Content starts

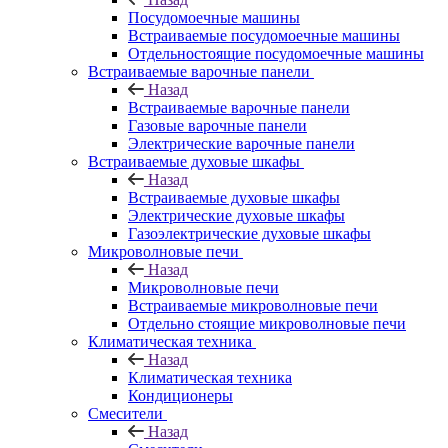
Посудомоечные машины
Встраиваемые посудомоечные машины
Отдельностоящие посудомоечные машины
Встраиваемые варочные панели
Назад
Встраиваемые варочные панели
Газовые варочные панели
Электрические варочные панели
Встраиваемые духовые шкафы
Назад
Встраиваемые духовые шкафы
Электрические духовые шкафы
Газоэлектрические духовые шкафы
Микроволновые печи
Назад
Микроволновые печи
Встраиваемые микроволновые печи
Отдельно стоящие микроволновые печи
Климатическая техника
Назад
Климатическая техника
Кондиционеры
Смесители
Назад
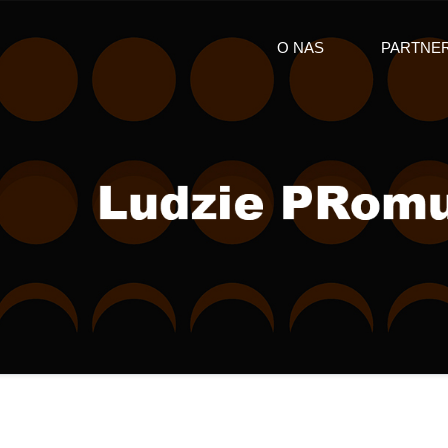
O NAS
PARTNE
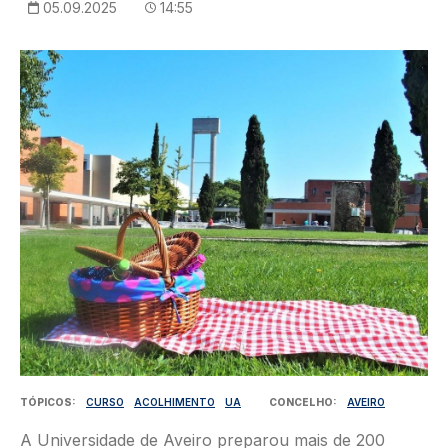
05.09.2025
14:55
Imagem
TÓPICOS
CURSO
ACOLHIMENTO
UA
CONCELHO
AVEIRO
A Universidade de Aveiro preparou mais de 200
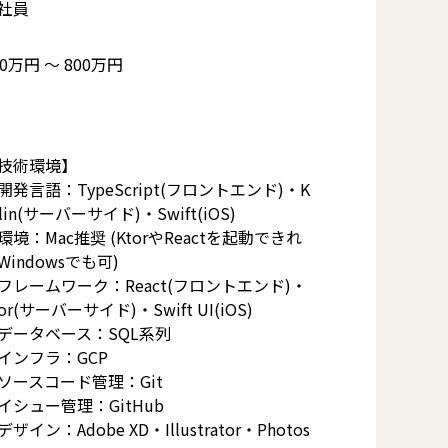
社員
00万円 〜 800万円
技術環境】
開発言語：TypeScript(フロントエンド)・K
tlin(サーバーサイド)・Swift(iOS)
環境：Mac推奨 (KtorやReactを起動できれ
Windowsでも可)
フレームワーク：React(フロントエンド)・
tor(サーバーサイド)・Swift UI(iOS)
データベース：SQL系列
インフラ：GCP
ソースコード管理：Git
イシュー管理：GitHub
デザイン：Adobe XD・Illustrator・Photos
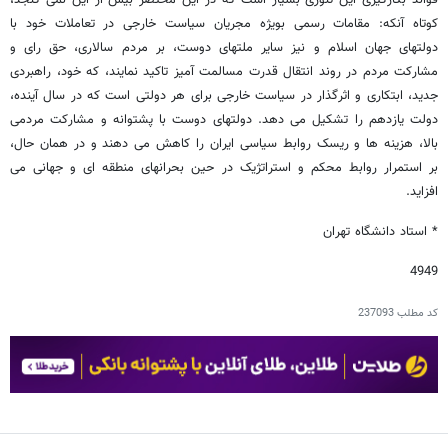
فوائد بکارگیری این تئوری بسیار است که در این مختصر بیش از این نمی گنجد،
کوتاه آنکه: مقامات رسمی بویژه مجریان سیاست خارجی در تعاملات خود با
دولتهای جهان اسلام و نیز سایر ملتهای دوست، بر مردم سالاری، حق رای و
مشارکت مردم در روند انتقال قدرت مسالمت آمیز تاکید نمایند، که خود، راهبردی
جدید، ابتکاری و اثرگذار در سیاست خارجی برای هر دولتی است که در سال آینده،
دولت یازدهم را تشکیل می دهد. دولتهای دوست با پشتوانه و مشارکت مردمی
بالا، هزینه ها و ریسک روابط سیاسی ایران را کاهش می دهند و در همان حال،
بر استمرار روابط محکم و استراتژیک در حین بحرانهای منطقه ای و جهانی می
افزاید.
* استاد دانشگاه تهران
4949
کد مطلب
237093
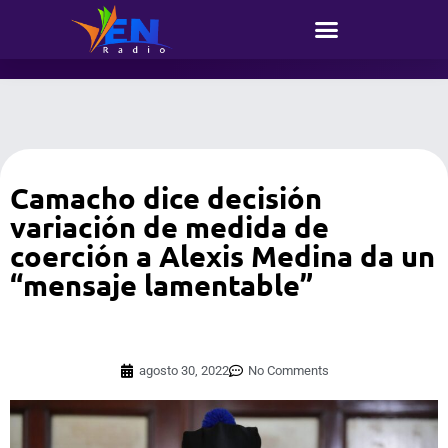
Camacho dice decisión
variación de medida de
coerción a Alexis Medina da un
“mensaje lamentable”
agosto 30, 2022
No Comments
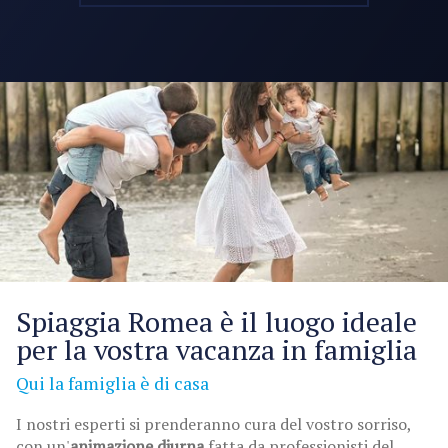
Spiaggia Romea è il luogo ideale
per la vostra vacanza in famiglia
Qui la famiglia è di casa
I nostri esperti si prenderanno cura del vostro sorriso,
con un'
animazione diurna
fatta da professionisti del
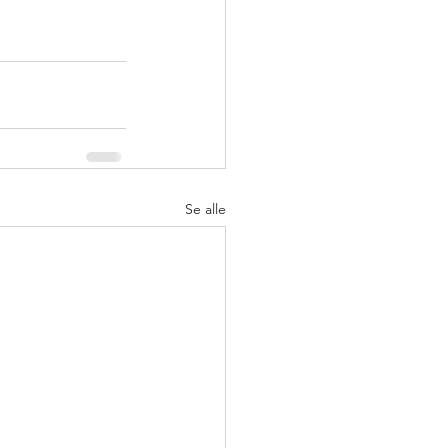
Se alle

Content ends

• **About this exercise**
Rewrite the text of the material above with every "Назад" switched to "Вернуться" and nothing else altered. Leave the pictures out.

• **Response**
Посудомоечные машины
Встраиваемые посудомоечные машины
Отдельностоящие посудомоечные машины
Встраиваемые варочные панели
Вернуться
Встраиваемые варочные панели
Газовые варочные панели
Электрические варочные панели
Встраиваемые духовые шкафы
Вернуться
Встраиваемые духовые шкафы
Электрические духовые шкафы
Газоэлектрические духовые шкафы
Микроволновые печи
Вернуться
Микроволновые печи
Встраиваемые микроволновые печи
Отдельно стоящие микроволновые печи
Климатическая техника
Вернуться
Климатическая техника
Кондиционеры
Смесители
Вернуться
O NAS
PARTNE
05.09.2025
14:55
Imagem
TÓPICOS
CURSO
ACOLHIMENTO
UA
CONCELHO
AVEIRO
A Universidade de Aveiro preparou mais de 200
社員
00万円 〜 800万円
技術環境】
開発言語：TypeScript(フロントエンド)・K
tlin(サーバーサイド)・Swift(iOS)
環境：Mac推奨 (KtorやReactを起動できれ
Windowsでも可)
フレームワーク：React(フロントエンド)・
tor(サーバーサイド)・Swift UI(iOS)
データベース：SQL系列
インフラ：GCP
ソースコード管理：Git
イシュー管理：GitHub
デザイン：Adobe XD・Illustrator・Photos
فوائد بکارگیری این تئوری بسیار است که در این مختصر بیش از این نمی گنجد،
کوتاه آنکه: مقامات رسمی بویژه مجریان سیاست خارجی در تعاملات خود با
دولتهای جهان اسلام و نیز سایر ملتهای دوست، بر مردم سالاری، حق رای و
مشارکت مردم در روند انتقال قدرت مسالمت آمیز تاکید نمایند، که خود، راهبردی
جدید، ابتکاری و اثرگذار در سیاست خارجی برای هر دولتی است که در سال آینده،
دولت یازدهم را تشکیل می دهد. دولتهای دوست با پشتوانه و مشارکت مردمی
بالا، هزینه ها و ریسک روابط سیاسی ایران را کاهش می دهند و در همان حال،
بر استمرار روابط محکم و استراتژیک در حین بحرانهای منطقه ای و جهانی می
افزاید.
* استاد دانشگاه تهران
4949
کد مطلب
237093
Camacho dice decisión
variación de medida de
coerción a Alexis Medina da un
“mensaje lamentable”
agosto 30, 2022
No Comments
Spiaggia Romea è il luogo ideale
per la vostra vacanza in famiglia
Qui la famiglia è di casa
I nostri esperti si prenderanno cura del vostro sorriso,
con un'
animazione diurna
fatta da professionisti del
Se alle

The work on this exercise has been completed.